A shuttle boat ferries people back and forth across Lake Oroville. Now, it’s the only way to get to the houseboats on the water.
California State Parks Public Safety Chief Aaron Wright explained, “There is no launch ramps open and we haven’t for a few weeks now.”
California’s drought is drying up the lake, impacting all those who use and rely on it, yet again.
“Every year there seems to be a disaster and issues, last year we had COVID, and that lost access,” Wright said.
And who could forget the Oroville Dam spillway crisis that threatened hundreds of thousands of homes in 2017. Heavy flooding damaged the spillway. But today, it’s a very different picture.
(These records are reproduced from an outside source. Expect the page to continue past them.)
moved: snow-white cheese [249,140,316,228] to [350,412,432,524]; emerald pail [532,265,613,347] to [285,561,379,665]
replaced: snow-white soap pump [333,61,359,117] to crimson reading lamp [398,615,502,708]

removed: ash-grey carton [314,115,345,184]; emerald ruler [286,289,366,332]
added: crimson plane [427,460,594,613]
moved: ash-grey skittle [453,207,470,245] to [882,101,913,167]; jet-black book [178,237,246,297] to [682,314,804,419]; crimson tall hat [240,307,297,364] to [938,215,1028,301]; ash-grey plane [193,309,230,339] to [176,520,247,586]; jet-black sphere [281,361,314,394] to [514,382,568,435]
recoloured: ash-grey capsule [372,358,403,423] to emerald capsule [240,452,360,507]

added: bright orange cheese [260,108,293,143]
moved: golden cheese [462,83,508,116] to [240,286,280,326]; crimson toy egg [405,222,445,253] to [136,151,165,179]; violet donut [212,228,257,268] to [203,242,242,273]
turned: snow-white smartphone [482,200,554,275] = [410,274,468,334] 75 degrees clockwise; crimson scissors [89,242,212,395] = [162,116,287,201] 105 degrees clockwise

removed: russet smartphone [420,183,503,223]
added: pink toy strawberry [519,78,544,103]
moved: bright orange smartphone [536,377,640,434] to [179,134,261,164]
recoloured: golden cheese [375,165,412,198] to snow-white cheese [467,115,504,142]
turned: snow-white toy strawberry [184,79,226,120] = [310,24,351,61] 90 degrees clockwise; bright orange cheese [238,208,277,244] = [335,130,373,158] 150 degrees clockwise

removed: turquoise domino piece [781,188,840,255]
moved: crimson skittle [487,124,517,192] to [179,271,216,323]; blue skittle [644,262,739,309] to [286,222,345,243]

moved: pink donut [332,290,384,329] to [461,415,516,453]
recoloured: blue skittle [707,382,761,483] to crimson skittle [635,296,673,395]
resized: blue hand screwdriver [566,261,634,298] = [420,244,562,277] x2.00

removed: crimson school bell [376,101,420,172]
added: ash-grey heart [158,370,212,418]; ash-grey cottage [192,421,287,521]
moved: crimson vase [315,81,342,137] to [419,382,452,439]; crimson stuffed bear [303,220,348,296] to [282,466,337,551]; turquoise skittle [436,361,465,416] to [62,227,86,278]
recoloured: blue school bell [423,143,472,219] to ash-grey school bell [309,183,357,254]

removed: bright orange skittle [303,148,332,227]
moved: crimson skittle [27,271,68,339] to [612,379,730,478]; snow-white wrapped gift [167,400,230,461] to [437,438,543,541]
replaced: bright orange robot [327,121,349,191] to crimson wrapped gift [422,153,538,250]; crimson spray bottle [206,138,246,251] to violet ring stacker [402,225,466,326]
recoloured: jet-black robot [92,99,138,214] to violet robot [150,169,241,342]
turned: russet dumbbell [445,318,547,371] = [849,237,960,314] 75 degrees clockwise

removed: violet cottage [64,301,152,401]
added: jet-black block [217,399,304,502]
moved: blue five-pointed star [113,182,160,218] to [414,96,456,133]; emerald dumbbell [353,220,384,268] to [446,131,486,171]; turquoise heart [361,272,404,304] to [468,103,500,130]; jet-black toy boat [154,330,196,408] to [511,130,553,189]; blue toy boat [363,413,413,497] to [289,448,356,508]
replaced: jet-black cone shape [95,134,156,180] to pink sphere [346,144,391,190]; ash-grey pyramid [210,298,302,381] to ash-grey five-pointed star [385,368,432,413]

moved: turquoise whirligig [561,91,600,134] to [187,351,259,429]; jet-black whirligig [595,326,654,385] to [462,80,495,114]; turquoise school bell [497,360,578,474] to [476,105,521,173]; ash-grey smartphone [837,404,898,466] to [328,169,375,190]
The entire area, once covered with water, is now sun-baked, cracked and desperately dry.
Wright said, “It’s just sad, it’s hard for the communities.”
Dozens of houseboats sit empty on stacks of wood nearby.
Mark Russell drove to Butte County all the way from Fairfield to see the dam with his family. He remembers a very different Lake Oroville ten years ago.
He said, “The water was actually all the way in the parking lot and I had to go on my knees to get to the boat ramp.”
And the low lake levels are also affecting the wildlife. State park reps tell KCRA animals, like deer, are having to travel much further down from the shelter of the treeline to get to their drinking water, which makes them more vulnerable to predators.